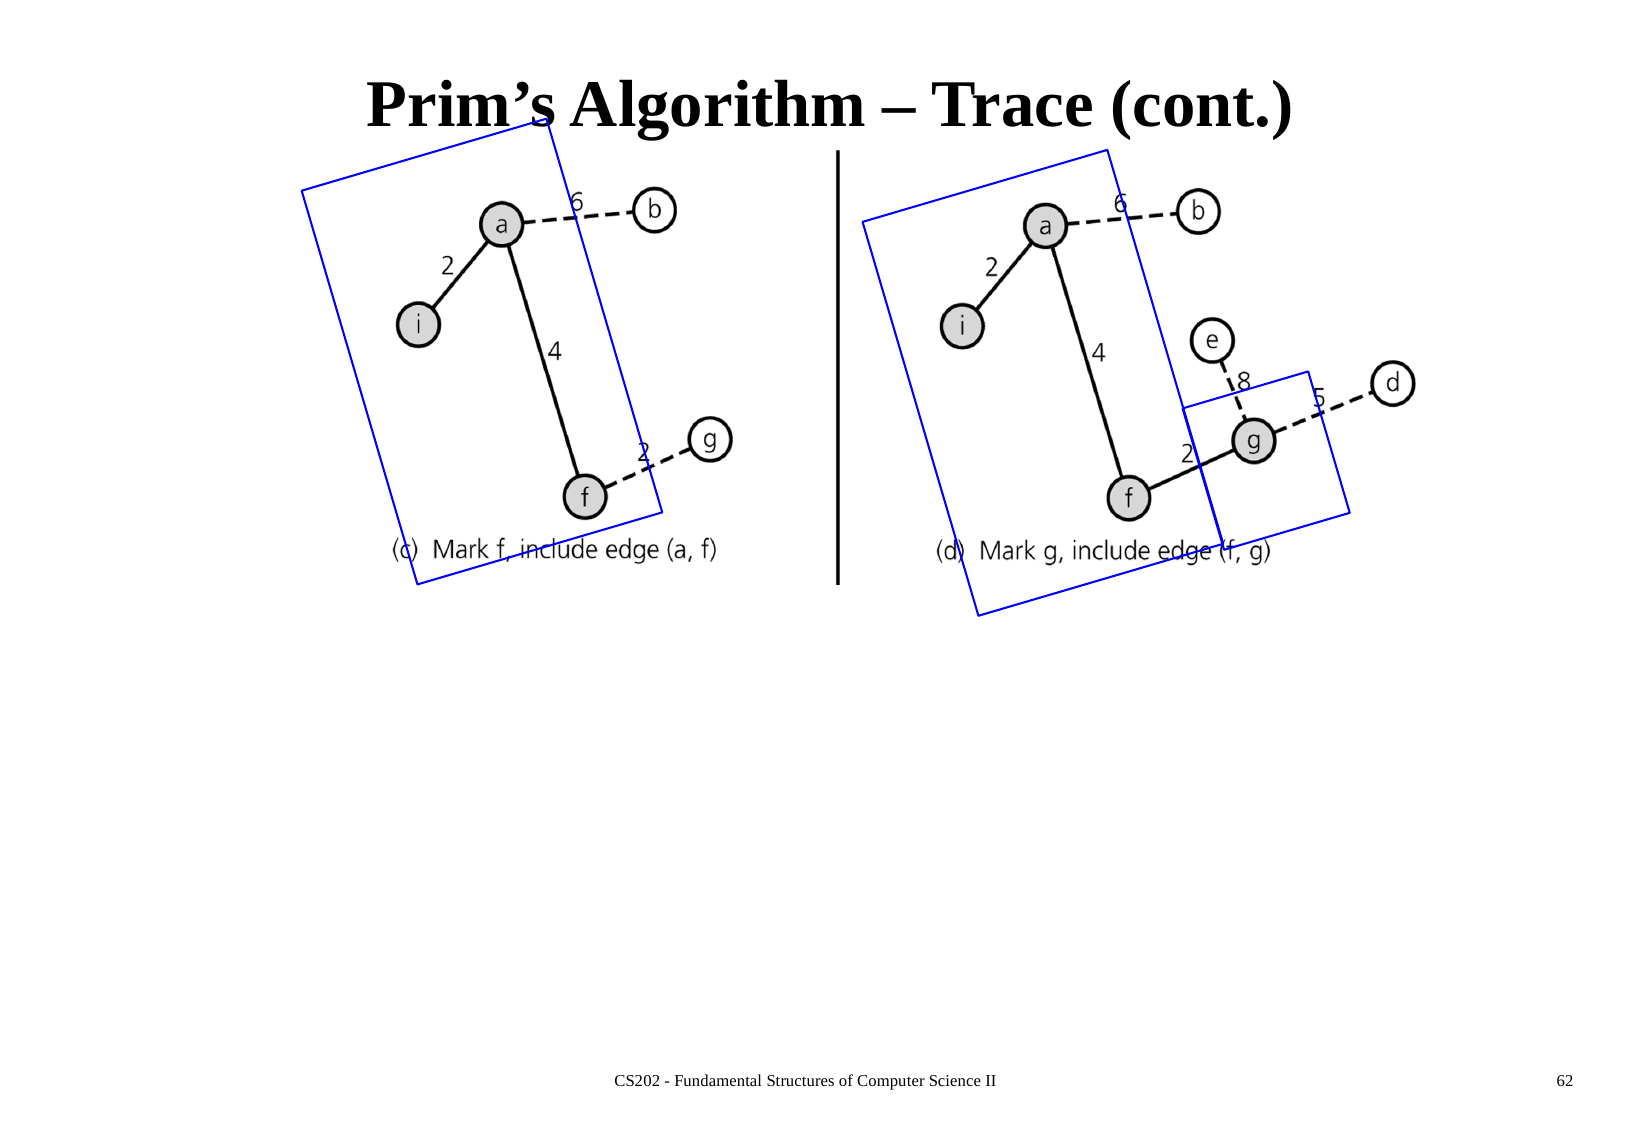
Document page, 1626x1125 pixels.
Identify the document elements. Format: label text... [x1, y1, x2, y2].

text_box [446, 118, 556, 148]
slide_number 62 [1249, 1062, 1589, 1101]
title Prim’s Algorithm – Trace (cont.) [62, 24, 1600, 175]
text_box [972, 594, 1053, 616]
footer CS202 - Fundamental Structures of Computer Science II [500, 1062, 1111, 1101]
picture [74, 149, 1576, 585]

────────────────────────────────────────

What is needed
Please write out only the lines from the one containing "Identify the document" to the end of the records above, exactly, both ends included.

Result
Identify the document elements. Format: label text... [x1, y1, x2, y2].

text_box [446, 118, 556, 148]
slide_number 62 [1249, 1062, 1589, 1101]
title Prim’s Algorithm – Trace (cont.) [62, 24, 1600, 175]
text_box [972, 594, 1053, 616]
footer CS202 - Fundamental Structures of Computer Science II [500, 1062, 1111, 1101]
picture [74, 149, 1576, 585]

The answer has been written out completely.